**WHAT TO DO**
After finding the line with "San Luigi Orione" in the entries below, retype exactly each line from there through the line with "eine Seite zurück", including that final line.

**DATA SECTION**
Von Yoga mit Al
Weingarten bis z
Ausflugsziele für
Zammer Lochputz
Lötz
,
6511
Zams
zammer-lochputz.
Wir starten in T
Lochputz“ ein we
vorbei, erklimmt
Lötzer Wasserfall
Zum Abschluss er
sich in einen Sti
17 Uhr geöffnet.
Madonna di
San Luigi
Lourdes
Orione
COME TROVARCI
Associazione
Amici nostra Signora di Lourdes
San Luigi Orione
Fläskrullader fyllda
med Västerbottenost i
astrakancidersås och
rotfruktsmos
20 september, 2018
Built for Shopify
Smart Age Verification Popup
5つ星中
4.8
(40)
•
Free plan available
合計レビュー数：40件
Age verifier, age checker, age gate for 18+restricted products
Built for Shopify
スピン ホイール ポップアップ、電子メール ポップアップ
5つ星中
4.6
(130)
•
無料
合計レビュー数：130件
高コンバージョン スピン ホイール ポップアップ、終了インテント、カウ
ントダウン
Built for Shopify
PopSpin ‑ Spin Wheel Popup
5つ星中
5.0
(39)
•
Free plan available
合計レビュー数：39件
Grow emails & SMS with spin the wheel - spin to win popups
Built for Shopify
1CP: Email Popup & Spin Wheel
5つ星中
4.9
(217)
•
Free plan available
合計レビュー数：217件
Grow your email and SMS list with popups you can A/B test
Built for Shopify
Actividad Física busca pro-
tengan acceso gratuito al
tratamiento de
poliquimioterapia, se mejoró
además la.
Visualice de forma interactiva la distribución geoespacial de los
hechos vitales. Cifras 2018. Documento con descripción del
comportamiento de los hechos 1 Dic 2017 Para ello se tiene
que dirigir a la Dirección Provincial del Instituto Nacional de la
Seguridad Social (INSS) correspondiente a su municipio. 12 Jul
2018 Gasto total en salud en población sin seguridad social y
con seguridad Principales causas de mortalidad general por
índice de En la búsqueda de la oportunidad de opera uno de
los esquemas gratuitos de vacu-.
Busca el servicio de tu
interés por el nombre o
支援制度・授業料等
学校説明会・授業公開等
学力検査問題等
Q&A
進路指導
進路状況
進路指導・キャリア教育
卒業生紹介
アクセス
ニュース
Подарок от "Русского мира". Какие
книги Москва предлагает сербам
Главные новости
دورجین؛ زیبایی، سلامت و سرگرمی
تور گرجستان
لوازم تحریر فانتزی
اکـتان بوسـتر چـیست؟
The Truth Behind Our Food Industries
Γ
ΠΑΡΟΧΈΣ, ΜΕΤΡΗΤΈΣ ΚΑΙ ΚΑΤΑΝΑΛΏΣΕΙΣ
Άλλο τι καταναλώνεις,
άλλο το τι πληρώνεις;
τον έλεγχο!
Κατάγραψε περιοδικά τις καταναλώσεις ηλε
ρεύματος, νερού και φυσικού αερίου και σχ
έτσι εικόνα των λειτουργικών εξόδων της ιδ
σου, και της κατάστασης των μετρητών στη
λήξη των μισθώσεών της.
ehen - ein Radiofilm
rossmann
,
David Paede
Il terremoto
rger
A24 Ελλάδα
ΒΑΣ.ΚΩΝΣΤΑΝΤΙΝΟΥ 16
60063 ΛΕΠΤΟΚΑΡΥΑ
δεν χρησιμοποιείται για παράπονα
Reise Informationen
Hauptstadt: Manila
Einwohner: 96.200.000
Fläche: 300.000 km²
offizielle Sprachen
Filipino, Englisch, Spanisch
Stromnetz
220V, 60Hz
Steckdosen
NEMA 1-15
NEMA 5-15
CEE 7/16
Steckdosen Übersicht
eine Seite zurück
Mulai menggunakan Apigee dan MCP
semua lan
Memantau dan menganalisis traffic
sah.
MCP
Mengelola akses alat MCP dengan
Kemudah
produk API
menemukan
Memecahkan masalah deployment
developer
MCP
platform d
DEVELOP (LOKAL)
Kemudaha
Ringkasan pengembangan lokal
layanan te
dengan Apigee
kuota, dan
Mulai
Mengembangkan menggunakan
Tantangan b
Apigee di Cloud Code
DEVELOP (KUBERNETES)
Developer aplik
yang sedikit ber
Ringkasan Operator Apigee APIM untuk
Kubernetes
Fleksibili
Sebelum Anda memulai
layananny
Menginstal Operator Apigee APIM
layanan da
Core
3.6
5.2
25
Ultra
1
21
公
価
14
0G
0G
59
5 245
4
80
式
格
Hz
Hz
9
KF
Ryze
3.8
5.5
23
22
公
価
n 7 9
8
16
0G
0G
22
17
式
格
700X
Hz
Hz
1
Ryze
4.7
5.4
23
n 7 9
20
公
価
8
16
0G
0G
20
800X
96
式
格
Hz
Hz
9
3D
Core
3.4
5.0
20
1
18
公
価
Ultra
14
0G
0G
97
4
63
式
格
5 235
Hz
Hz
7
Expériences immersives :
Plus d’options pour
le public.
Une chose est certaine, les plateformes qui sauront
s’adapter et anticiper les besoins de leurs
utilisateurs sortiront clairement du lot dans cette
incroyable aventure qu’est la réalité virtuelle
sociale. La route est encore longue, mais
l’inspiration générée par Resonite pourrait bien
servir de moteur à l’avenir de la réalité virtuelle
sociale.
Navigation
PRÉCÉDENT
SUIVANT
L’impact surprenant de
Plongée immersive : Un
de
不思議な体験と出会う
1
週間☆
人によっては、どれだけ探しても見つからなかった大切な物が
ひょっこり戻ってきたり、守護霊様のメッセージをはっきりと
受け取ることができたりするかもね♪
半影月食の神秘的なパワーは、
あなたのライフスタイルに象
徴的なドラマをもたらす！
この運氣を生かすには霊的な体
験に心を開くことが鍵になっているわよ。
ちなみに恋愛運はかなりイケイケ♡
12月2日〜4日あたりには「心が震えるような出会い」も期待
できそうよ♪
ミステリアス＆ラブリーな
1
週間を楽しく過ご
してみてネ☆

**TASK ANSWER**
San Luigi Orione
Fläskrullader fyllda
med Västerbottenost i
astrakancidersås och
rotfruktsmos
20 september, 2018
Built for Shopify
Smart Age Verification Popup
5つ星中
4.8
(40)
•
Free plan available
合計レビュー数：40件
Age verifier, age checker, age gate for 18+restricted products
Built for Shopify
スピン ホイール ポップアップ、電子メール ポップアップ
5つ星中
4.6
(130)
•
無料
合計レビュー数：130件
高コンバージョン スピン ホイール ポップアップ、終了インテント、カウ
ントダウン
Built for Shopify
PopSpin ‑ Spin Wheel Popup
5つ星中
5.0
(39)
•
Free plan available
合計レビュー数：39件
Grow emails & SMS with spin the wheel - spin to win popups
Built for Shopify
1CP: Email Popup & Spin Wheel
5つ星中
4.9
(217)
•
Free plan available
合計レビュー数：217件
Grow your email and SMS list with popups you can A/B test
Built for Shopify
Actividad Física busca pro-
tengan acceso gratuito al
tratamiento de
poliquimioterapia, se mejoró
además la.
Visualice de forma interactiva la distribución geoespacial de los
hechos vitales. Cifras 2018. Documento con descripción del
comportamiento de los hechos 1 Dic 2017 Para ello se tiene
que dirigir a la Dirección Provincial del Instituto Nacional de la
Seguridad Social (INSS) correspondiente a su municipio. 12 Jul
2018 Gasto total en salud en población sin seguridad social y
con seguridad Principales causas de mortalidad general por
índice de En la búsqueda de la oportunidad de opera uno de
los esquemas gratuitos de vacu-.
Busca el servicio de tu
interés por el nombre o
支援制度・授業料等
学校説明会・授業公開等
学力検査問題等
Q&A
進路指導
進路状況
進路指導・キャリア教育
卒業生紹介
アクセス
ニュース
Подарок от "Русского мира". Какие
книги Москва предлагает сербам
Главные новости
دورجین؛ زیبایی، سلامت و سرگرمی
تور گرجستان
لوازم تحریر فانتزی
اکـتان بوسـتر چـیست؟
The Truth Behind Our Food Industries
Γ
ΠΑΡΟΧΈΣ, ΜΕΤΡΗΤΈΣ ΚΑΙ ΚΑΤΑΝΑΛΏΣΕΙΣ
Άλλο τι καταναλώνεις,
άλλο το τι πληρώνεις;
τον έλεγχο!
Κατάγραψε περιοδικά τις καταναλώσεις ηλε
ρεύματος, νερού και φυσικού αερίου και σχ
έτσι εικόνα των λειτουργικών εξόδων της ιδ
σου, και της κατάστασης των μετρητών στη
λήξη των μισθώσεών της.
ehen - ein Radiofilm
rossmann
,
David Paede
Il terremoto
rger
A24 Ελλάδα
ΒΑΣ.ΚΩΝΣΤΑΝΤΙΝΟΥ 16
60063 ΛΕΠΤΟΚΑΡΥΑ
δεν χρησιμοποιείται για παράπονα
Reise Informationen
Hauptstadt: Manila
Einwohner: 96.200.000
Fläche: 300.000 km²
offizielle Sprachen
Filipino, Englisch, Spanisch
Stromnetz
220V, 60Hz
Steckdosen
NEMA 1-15
NEMA 5-15
CEE 7/16
Steckdosen Übersicht
eine Seite zurück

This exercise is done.